Data shown:
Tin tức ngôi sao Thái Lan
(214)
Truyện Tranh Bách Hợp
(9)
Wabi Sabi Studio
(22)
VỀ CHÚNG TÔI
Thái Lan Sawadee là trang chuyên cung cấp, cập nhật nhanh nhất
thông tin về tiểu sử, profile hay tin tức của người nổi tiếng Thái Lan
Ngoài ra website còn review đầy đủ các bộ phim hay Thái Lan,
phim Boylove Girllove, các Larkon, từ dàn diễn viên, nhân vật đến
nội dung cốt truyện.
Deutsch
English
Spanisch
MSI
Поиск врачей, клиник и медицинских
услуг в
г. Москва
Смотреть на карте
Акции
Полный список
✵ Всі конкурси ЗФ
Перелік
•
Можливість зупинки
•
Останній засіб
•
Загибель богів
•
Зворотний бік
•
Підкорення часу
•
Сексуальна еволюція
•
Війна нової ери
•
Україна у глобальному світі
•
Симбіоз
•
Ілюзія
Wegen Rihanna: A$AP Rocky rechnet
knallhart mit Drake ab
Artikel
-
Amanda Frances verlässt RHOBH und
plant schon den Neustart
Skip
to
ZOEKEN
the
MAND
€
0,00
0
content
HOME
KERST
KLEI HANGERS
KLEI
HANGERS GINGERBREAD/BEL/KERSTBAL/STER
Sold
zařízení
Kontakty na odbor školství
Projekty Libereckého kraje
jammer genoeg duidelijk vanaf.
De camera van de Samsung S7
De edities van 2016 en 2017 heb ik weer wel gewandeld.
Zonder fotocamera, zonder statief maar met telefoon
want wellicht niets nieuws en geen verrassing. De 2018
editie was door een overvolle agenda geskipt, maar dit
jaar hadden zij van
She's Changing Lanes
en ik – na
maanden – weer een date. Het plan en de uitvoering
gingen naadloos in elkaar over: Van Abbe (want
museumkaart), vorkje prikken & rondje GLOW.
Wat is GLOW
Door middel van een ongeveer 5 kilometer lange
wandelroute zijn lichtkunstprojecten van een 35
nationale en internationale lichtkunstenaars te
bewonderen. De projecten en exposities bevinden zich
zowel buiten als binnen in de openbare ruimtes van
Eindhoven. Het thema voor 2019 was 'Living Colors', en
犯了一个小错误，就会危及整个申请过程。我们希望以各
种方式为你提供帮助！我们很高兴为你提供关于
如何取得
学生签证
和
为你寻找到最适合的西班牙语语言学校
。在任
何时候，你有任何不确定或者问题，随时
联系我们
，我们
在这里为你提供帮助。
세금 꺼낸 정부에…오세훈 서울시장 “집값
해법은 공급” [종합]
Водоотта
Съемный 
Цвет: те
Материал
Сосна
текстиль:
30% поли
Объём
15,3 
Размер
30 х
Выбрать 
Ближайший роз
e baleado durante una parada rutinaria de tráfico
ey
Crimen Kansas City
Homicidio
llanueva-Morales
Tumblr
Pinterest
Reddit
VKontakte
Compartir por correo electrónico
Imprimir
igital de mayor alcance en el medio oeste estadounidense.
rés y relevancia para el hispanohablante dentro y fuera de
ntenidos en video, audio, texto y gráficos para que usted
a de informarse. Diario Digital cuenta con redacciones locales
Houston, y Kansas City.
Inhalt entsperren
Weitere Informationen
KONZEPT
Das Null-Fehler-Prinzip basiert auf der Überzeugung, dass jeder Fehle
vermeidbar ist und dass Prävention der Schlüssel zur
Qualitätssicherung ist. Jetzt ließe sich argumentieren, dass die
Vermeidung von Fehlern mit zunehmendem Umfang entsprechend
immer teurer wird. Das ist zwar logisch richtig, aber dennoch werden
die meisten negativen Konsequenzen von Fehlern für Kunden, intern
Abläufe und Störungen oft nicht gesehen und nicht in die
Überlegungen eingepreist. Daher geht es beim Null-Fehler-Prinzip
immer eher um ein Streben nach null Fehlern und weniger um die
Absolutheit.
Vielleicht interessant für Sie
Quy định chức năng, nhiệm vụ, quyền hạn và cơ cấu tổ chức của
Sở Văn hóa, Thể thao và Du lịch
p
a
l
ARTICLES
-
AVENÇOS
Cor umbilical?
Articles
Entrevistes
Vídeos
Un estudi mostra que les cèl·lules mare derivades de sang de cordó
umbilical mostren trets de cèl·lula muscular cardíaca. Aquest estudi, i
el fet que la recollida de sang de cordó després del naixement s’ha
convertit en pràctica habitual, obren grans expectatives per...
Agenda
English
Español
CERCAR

What the task requires:
Set down the entries above once more, verbatim.

Solution below:
Tin tức ngôi sao Thái Lan
(214)
Truyện Tranh Bách Hợp
(9)
Wabi Sabi Studio
(22)
VỀ CHÚNG TÔI
Thái Lan Sawadee là trang chuyên cung cấp, cập nhật nhanh nhất
thông tin về tiểu sử, profile hay tin tức của người nổi tiếng Thái Lan
Ngoài ra website còn review đầy đủ các bộ phim hay Thái Lan,
phim Boylove Girllove, các Larkon, từ dàn diễn viên, nhân vật đến
nội dung cốt truyện.
Deutsch
English
Spanisch
MSI
Поиск врачей, клиник и медицинских
услуг в
г. Москва
Смотреть на карте
Акции
Полный список
✵ Всі конкурси ЗФ
Перелік
•
Можливість зупинки
•
Останній засіб
•
Загибель богів
•
Зворотний бік
•
Підкорення часу
•
Сексуальна еволюція
•
Війна нової ери
•
Україна у глобальному світі
•
Симбіоз
•
Ілюзія
Wegen Rihanna: A$AP Rocky rechnet
knallhart mit Drake ab
Artikel
-
Amanda Frances verlässt RHOBH und
plant schon den Neustart
Skip
to
ZOEKEN
the
MAND
€
0,00
0
content
HOME
KERST
KLEI HANGERS
KLEI
HANGERS GINGERBREAD/BEL/KERSTBAL/STER
Sold
zařízení
Kontakty na odbor školství
Projekty Libereckého kraje
jammer genoeg duidelijk vanaf.
De camera van de Samsung S7
De edities van 2016 en 2017 heb ik weer wel gewandeld.
Zonder fotocamera, zonder statief maar met telefoon
want wellicht niets nieuws en geen verrassing. De 2018
editie was door een overvolle agenda geskipt, maar dit
jaar hadden zij van
She's Changing Lanes
en ik – na
maanden – weer een date. Het plan en de uitvoering
gingen naadloos in elkaar over: Van Abbe (want
museumkaart), vorkje prikken & rondje GLOW.
Wat is GLOW
Door middel van een ongeveer 5 kilometer lange
wandelroute zijn lichtkunstprojecten van een 35
nationale en internationale lichtkunstenaars te
bewonderen. De projecten en exposities bevinden zich
zowel buiten als binnen in de openbare ruimtes van
Eindhoven. Het thema voor 2019 was 'Living Colors', en
犯了一个小错误，就会危及整个申请过程。我们希望以各
种方式为你提供帮助！我们很高兴为你提供关于
如何取得
学生签证
和
为你寻找到最适合的西班牙语语言学校
。在任
何时候，你有任何不确定或者问题，随时
联系我们
，我们
在这里为你提供帮助。
세금 꺼낸 정부에…오세훈 서울시장 “집값
해법은 공급” [종합]
Водоотта
Съемный 
Цвет: те
Материал
Сосна
текстиль:
30% поли
Объём
15,3 
Размер
30 х
Выбрать 
Ближайший роз
e baleado durante una parada rutinaria de tráfico
ey
Crimen Kansas City
Homicidio
llanueva-Morales
Tumblr
Pinterest
Reddit
VKontakte
Compartir por correo electrónico
Imprimir
igital de mayor alcance en el medio oeste estadounidense.
rés y relevancia para el hispanohablante dentro y fuera de
ntenidos en video, audio, texto y gráficos para que usted
a de informarse. Diario Digital cuenta con redacciones locales
Houston, y Kansas City.
Inhalt entsperren
Weitere Informationen
KONZEPT
Das Null-Fehler-Prinzip basiert auf der Überzeugung, dass jeder Fehle
vermeidbar ist und dass Prävention der Schlüssel zur
Qualitätssicherung ist. Jetzt ließe sich argumentieren, dass die
Vermeidung von Fehlern mit zunehmendem Umfang entsprechend
immer teurer wird. Das ist zwar logisch richtig, aber dennoch werden
die meisten negativen Konsequenzen von Fehlern für Kunden, intern
Abläufe und Störungen oft nicht gesehen und nicht in die
Überlegungen eingepreist. Daher geht es beim Null-Fehler-Prinzip
immer eher um ein Streben nach null Fehlern und weniger um die
Absolutheit.
Vielleicht interessant für Sie
Quy định chức năng, nhiệm vụ, quyền hạn và cơ cấu tổ chức của
Sở Văn hóa, Thể thao và Du lịch
p
a
l
ARTICLES
-
AVENÇOS
Cor umbilical?
Articles
Entrevistes
Vídeos
Un estudi mostra que les cèl·lules mare derivades de sang de cordó
umbilical mostren trets de cèl·lula muscular cardíaca. Aquest estudi, i
el fet que la recollida de sang de cordó després del naixement s’ha
convertit en pràctica habitual, obren grans expectatives per...
Agenda
English
Español
CERCAR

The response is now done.